Monday, May 20, 2013

HISTORY - Watergate Scandal 40th Anniversary

"Covering Watergate:  40 Years Later With MacNeil And Lehrer" PBS Newshour 5/17/2013

Excerpt

ROBERT MACNEIL, 1973 (Editor, Newshour):  Good evening from Washington.  In a few moments, we’re going to bring you the entire proceedings in the first day of the Senate Watergate hearings -- hearings to bear the truth about the wide range of illegal, unethical or improper activities established or still merely alleged, surrounding the reelection of President Nixon last year.

JEFFREY BROWN (Newshour):  May 17, 1973.  Day one of the historic Senate hearings that would a year later lead to the resignation of an American President.

It was also the start of something quite new for public broadcasting, led by Robert MacNeil and Jim Lehrer.
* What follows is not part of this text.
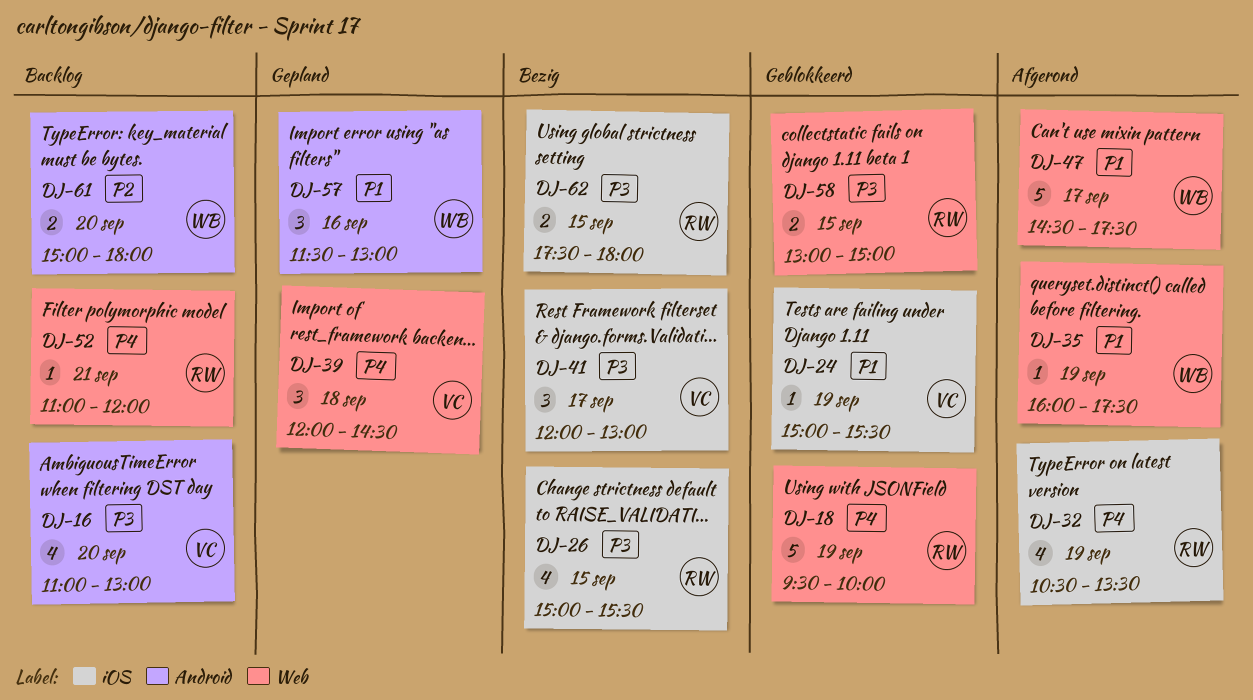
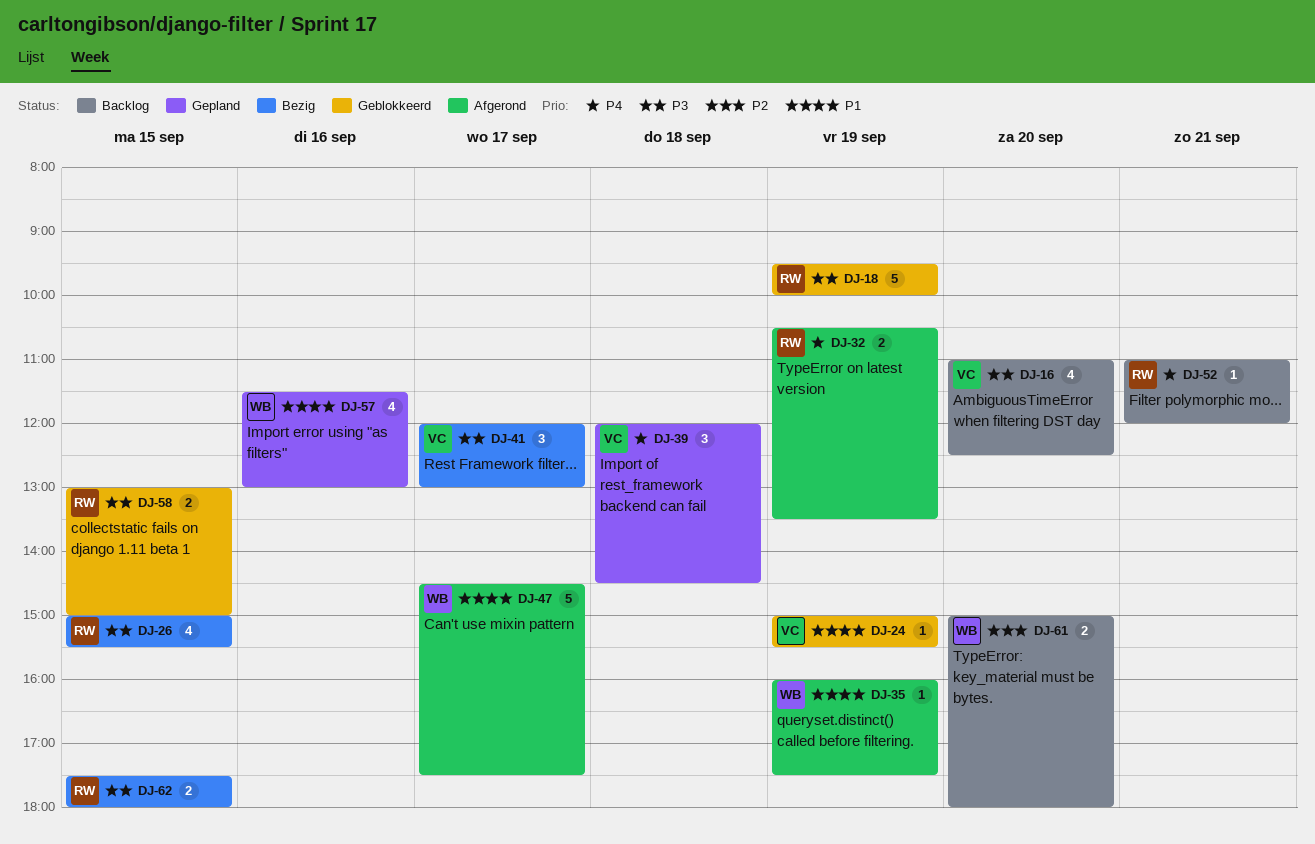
DJ-16, ends: 13:00 -> 12:30
DJ-18, priority: P4 -> P3
DJ-32, estimate: 4 -> 2
DJ-57, estimate: 3 -> 4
JIM LEHRER, 1973:  We are running it all each day because we think these hearings are the important and because we think it is important that you get a chance to see the whole thing and make your own judgments.  Some nights, we may be in competition with a late, late movie.  We are doing this as an experiment, temporarily abandoning our ability to edit, to give you the whole story, however many hours it may take.

JEFFREY BROWN:  The botched break-in at Democratic National Committee Headquarters in the Watergate complex in Washington D.C. had happened one year earlier.

The special Senate committee was set to build on reporting by Bob Woodward and Carl Bernstein of The Washington Post and reporters at other news organizations.


Note that the Newshour's coverage of the Watergate scandal was what got me hooked on PBS Newshour.  Even now I consider Newshour the best news program on TV.